● **Joint position lists**:
______________________________
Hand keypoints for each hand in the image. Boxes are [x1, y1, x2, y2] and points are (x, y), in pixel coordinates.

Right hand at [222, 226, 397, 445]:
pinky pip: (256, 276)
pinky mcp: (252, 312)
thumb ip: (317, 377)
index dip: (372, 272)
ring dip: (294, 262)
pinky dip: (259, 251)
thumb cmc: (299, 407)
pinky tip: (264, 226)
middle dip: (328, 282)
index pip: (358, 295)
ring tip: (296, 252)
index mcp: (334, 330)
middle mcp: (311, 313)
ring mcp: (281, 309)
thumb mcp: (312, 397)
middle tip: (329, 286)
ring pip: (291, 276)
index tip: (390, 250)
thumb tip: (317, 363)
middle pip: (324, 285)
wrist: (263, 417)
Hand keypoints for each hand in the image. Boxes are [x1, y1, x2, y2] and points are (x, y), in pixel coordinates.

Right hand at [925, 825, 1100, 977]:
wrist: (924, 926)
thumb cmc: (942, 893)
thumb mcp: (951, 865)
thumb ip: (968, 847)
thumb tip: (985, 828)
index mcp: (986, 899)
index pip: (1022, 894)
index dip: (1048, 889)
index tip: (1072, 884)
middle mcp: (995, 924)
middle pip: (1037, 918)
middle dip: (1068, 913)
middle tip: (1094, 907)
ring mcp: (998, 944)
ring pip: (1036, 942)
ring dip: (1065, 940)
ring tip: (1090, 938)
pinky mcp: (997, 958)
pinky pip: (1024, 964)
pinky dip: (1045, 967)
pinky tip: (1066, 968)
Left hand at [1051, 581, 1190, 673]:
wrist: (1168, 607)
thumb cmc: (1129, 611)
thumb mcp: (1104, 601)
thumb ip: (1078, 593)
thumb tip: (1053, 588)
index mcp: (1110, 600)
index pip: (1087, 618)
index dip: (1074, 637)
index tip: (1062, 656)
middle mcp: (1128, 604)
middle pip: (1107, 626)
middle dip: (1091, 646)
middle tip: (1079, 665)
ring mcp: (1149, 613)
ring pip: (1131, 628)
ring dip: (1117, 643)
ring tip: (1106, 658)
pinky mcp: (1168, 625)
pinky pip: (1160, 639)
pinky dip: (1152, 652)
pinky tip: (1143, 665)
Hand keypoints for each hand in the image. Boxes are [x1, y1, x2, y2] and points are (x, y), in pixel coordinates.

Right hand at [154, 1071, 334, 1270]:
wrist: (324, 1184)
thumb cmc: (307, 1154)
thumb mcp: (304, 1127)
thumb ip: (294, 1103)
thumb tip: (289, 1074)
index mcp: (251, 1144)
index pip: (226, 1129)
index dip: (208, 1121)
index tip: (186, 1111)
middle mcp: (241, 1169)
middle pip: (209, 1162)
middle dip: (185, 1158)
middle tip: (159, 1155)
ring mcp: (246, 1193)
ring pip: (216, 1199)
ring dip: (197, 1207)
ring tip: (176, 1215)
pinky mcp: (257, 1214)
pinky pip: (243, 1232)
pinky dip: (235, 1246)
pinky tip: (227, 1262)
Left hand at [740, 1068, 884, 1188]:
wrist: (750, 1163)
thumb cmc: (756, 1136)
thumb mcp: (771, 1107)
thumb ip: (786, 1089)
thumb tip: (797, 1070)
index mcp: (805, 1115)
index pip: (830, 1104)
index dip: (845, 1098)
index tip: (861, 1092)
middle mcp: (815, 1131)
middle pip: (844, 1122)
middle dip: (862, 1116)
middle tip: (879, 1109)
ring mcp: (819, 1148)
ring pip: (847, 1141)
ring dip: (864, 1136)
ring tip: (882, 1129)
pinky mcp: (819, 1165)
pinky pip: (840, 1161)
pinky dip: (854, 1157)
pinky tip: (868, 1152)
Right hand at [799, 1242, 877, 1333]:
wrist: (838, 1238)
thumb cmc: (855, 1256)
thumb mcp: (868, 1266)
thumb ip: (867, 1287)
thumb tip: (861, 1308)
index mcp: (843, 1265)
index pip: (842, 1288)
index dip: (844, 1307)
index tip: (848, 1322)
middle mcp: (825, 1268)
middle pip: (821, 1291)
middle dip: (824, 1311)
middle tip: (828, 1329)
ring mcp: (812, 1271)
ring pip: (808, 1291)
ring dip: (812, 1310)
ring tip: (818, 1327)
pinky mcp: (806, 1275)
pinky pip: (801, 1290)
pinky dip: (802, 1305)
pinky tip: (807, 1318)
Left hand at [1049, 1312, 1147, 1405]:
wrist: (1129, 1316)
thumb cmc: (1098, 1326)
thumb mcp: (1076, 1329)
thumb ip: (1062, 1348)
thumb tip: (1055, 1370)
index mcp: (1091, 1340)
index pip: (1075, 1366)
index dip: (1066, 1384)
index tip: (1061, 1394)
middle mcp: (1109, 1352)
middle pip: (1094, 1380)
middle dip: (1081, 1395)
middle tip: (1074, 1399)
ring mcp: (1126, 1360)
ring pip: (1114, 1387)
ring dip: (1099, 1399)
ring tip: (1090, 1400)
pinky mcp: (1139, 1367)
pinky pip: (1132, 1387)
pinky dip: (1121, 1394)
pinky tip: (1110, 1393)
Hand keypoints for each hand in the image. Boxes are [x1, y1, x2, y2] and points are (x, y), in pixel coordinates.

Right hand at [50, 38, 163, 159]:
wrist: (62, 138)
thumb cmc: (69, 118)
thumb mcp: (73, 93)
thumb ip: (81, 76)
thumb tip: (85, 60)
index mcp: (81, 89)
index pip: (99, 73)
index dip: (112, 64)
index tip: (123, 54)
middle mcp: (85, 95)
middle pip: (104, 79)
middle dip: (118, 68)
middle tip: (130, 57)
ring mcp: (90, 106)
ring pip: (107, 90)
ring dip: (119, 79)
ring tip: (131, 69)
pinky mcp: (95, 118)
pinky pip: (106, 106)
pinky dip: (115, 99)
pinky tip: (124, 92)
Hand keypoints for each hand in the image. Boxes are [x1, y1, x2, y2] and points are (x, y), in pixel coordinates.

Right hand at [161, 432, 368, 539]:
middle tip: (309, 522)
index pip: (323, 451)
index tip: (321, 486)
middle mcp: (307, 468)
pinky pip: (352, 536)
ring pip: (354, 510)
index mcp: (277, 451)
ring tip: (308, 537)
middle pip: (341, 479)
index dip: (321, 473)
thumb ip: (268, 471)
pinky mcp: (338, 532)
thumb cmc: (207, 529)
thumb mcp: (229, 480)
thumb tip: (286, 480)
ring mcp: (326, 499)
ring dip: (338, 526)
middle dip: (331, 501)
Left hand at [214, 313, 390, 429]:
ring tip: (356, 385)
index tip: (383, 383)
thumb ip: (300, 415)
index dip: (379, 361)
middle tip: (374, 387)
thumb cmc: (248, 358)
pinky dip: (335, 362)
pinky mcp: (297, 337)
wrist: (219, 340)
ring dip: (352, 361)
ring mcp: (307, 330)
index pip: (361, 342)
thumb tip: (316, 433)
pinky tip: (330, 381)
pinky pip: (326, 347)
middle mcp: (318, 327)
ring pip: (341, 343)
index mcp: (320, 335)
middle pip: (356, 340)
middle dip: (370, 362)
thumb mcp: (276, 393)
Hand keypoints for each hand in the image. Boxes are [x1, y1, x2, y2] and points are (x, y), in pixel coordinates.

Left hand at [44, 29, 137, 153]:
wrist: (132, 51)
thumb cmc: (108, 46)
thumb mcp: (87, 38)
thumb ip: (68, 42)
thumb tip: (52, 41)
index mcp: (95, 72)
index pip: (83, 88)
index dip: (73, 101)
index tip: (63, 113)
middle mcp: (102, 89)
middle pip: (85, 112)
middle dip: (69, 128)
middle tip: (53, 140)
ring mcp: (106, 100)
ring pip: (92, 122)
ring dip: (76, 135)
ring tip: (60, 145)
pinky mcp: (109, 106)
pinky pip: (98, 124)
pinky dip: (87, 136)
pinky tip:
______________________________
● **YOUR INSTRUCTIONS**:
Please restate every line of the records exactly.

● **TASK RESPONSE**:
Hand keypoints for each hand in the image. Boxes are [x1, y1, x2, y2] and points are (x, y), in pixel coordinates.

Right hand at [222, 226, 397, 445]:
pinky pip: (256, 276)
pinky mcp: (252, 312)
thumb ip: (317, 377)
index dip: (372, 272)
ring dip: (294, 262)
pinky dip: (259, 251)
thumb cmc: (299, 407)
pinky tip: (264, 226)
middle dip: (328, 282)
index pip: (358, 295)
ring tip: (296, 252)
index mcp: (334, 330)
middle mcp: (311, 313)
ring mcp: (281, 309)
thumb mcp: (312, 397)
middle tip: (329, 286)
ring pip: (291, 276)
index tip: (390, 250)
thumb tip: (317, 363)
middle pip: (324, 285)
wrist: (263, 417)
Hand keypoints for each hand in the image. Boxes are [x1, y1, x2, y2] and points are (x, y), in pixel coordinates.

Right hand at [925, 825, 1100, 977]:
wrist: (924, 926)
thumb cmc: (942, 893)
thumb mcp: (951, 865)
thumb ip: (968, 847)
thumb tip: (985, 828)
index mcp: (986, 899)
index pip: (1022, 894)
index dip: (1048, 889)
index tip: (1072, 884)
middle mcp: (995, 924)
middle pip: (1037, 918)
middle dip: (1068, 913)
middle tip: (1094, 907)
ring mcp: (998, 944)
ring pip: (1036, 942)
ring dip: (1065, 940)
ring tip: (1090, 938)
pinky mcp: (997, 958)
pinky pip: (1024, 964)
pinky dip: (1045, 967)
pinky tip: (1066, 968)
Left hand at [1051, 581, 1190, 673]:
wrist: (1168, 607)
thumb cmc: (1129, 611)
thumb mcp: (1104, 601)
thumb ip: (1078, 593)
thumb tip: (1053, 588)
index mcp: (1110, 600)
index pip: (1087, 618)
index dip: (1074, 637)
index tip: (1062, 656)
middle mcp: (1128, 604)
middle pip: (1107, 626)
middle dip: (1091, 646)
middle tip: (1079, 665)
ring mcp: (1149, 613)
ring pip: (1131, 628)
ring dip: (1117, 643)
ring tip: (1106, 658)
pinky mcp: (1168, 625)
pinky pip: (1160, 639)
pinky dip: (1152, 652)
pinky tip: (1143, 665)
Hand keypoints for each hand in the image. Boxes are [x1, y1, x2, y2] and points are (x, y), in pixel coordinates.

Right hand at [154, 1071, 334, 1270]:
wrist: (324, 1184)
thumb cmc: (307, 1154)
thumb mcp: (304, 1127)
thumb ip: (294, 1103)
thumb tip: (289, 1074)
index mcp: (251, 1144)
index pip: (226, 1129)
index dip: (208, 1121)
index tip: (186, 1111)
middle mcp: (241, 1169)
middle pip: (209, 1162)
middle dip: (185, 1158)
middle tip: (159, 1155)
ring mcp: (246, 1193)
ring pip: (216, 1199)
ring dip: (197, 1207)
ring tip: (176, 1215)
pinky mcp: (257, 1214)
pinky pip: (243, 1232)
pinky dip: (235, 1246)
pinky tip: (227, 1262)
Left hand at [740, 1068, 884, 1188]:
wrist: (750, 1163)
thumb cmc: (756, 1136)
thumb mcp: (771, 1107)
thumb ip: (786, 1089)
thumb tip: (797, 1070)
index mcp: (805, 1115)
index pip: (830, 1104)
index dip: (845, 1098)
index tip: (861, 1092)
middle mcp: (815, 1131)
middle pip: (844, 1122)
middle dip: (862, 1116)
middle tip: (879, 1109)
ring mcp: (819, 1148)
ring pip: (847, 1141)
ring dip: (864, 1136)
ring tip: (882, 1129)
pinky mcp: (819, 1165)
pinky pip: (840, 1161)
pinky dip: (854, 1157)
pinky tip: (868, 1152)
Right hand at [799, 1242, 877, 1333]:
wrist: (838, 1238)
thumb cmc: (855, 1256)
thumb mcp: (868, 1266)
thumb ip: (867, 1287)
thumb tip: (861, 1308)
index mcp: (843, 1265)
index pip: (842, 1288)
index dip: (844, 1307)
index tip: (848, 1322)
middle mcp: (825, 1268)
middle pip: (821, 1291)
middle dip: (824, 1311)
middle tip: (828, 1329)
ring mcp: (812, 1271)
ring pip: (808, 1291)
ring dip: (812, 1310)
ring tip: (818, 1327)
pinky mcp: (806, 1275)
pinky pip: (801, 1290)
pinky dip: (802, 1305)
pinky tip: (807, 1318)
Left hand at [1049, 1312, 1147, 1405]:
wrist: (1129, 1316)
thumb cmc: (1098, 1326)
thumb mcp: (1076, 1329)
thumb ip: (1062, 1348)
thumb tip: (1055, 1370)
index mcp: (1091, 1340)
index pip: (1075, 1366)
index dip: (1066, 1384)
index tip: (1061, 1394)
middle mcp: (1109, 1352)
middle pip: (1094, 1380)
middle dip: (1081, 1395)
middle tip: (1074, 1399)
ring mcp: (1126, 1360)
ring pip: (1114, 1387)
ring dip: (1099, 1399)
ring tip: (1090, 1400)
pinky mcp: (1139, 1367)
pinky pip: (1132, 1387)
pinky dip: (1121, 1394)
pinky tip: (1110, 1393)
Hand keypoints for each hand in the image. Boxes are [x1, y1, x2, y2] and points are (x, y), in pixel coordinates.

Right hand at [50, 38, 163, 159]:
wrist: (62, 138)
thumb cmc: (69, 118)
thumb mcp: (73, 93)
thumb ip: (81, 76)
thumb tip: (85, 60)
index mcp: (81, 89)
index pip: (99, 73)
index dip: (112, 64)
index tip: (123, 54)
middle mcp: (85, 95)
middle pip: (104, 79)
middle dip: (118, 68)
middle tip: (130, 57)
ring mcp: (90, 106)
ring pip: (107, 90)
ring dip: (119, 79)
ring tip: (131, 69)
pinky mcp: (95, 118)
pinky pip: (106, 106)
pinky dip: (115, 99)
pinky tip: (124, 92)
Hand keypoints for each hand in the image. Boxes are [x1, y1, x2, y2] and points are (x, y), in pixel coordinates.

Right hand at [161, 432, 368, 539]:
middle tip: (309, 522)
index pip: (323, 451)
index tip: (321, 486)
middle mcp: (307, 468)
pinky pip: (352, 536)
ring pip: (354, 510)
index mcp: (277, 451)
ring tip: (308, 537)
middle pip: (341, 479)
index dip: (321, 473)
thumb ip: (268, 471)
pinky mcp: (338, 532)
thumb cmc: (207, 529)
thumb mcp: (229, 480)
thumb tip: (286, 480)
ring mcp: (326, 499)
ring dip: (338, 526)
middle dip: (331, 501)
Left hand at [214, 313, 390, 429]:
ring tip: (356, 385)
index tip: (383, 383)
thumb ip: (300, 415)
index dip: (379, 361)
middle tip: (374, 387)
thumb cmc: (248, 358)
pinky dip: (335, 362)
pinky mcp: (297, 337)
wrist: (219, 340)
ring dip: (352, 361)
ring mcp: (307, 330)
index pip: (361, 342)
thumb tip: (316, 433)
pinky tip: (330, 381)
pinky pip: (326, 347)
middle mcp: (318, 327)
ring pip: (341, 343)
index mcp: (320, 335)
middle pip: (356, 340)
middle dip: (370, 362)
thumb mcp: (276, 393)
Hand keypoints for each hand in the image. Boxes are [x1, y1, x2, y2] and points are (x, y), in pixel coordinates.

Left hand at [44, 29, 137, 153]:
wrist: (132, 51)
thumb cmc: (108, 46)
thumb mcp: (87, 38)
thumb ip: (68, 42)
thumb tip: (52, 41)
index mcp: (95, 72)
index pip: (83, 88)
index dip: (73, 101)
index tip: (63, 113)
middle mcp: (102, 89)
middle pip: (85, 112)
middle dip: (69, 128)
middle tip: (53, 140)
ring mcp: (106, 100)
ring pip: (92, 122)
ring dip: (76, 135)
ring tip: (60, 145)
pinky mcp: (109, 106)
pinky pip: (98, 124)
pinky dip: (87, 136)
pinky tip:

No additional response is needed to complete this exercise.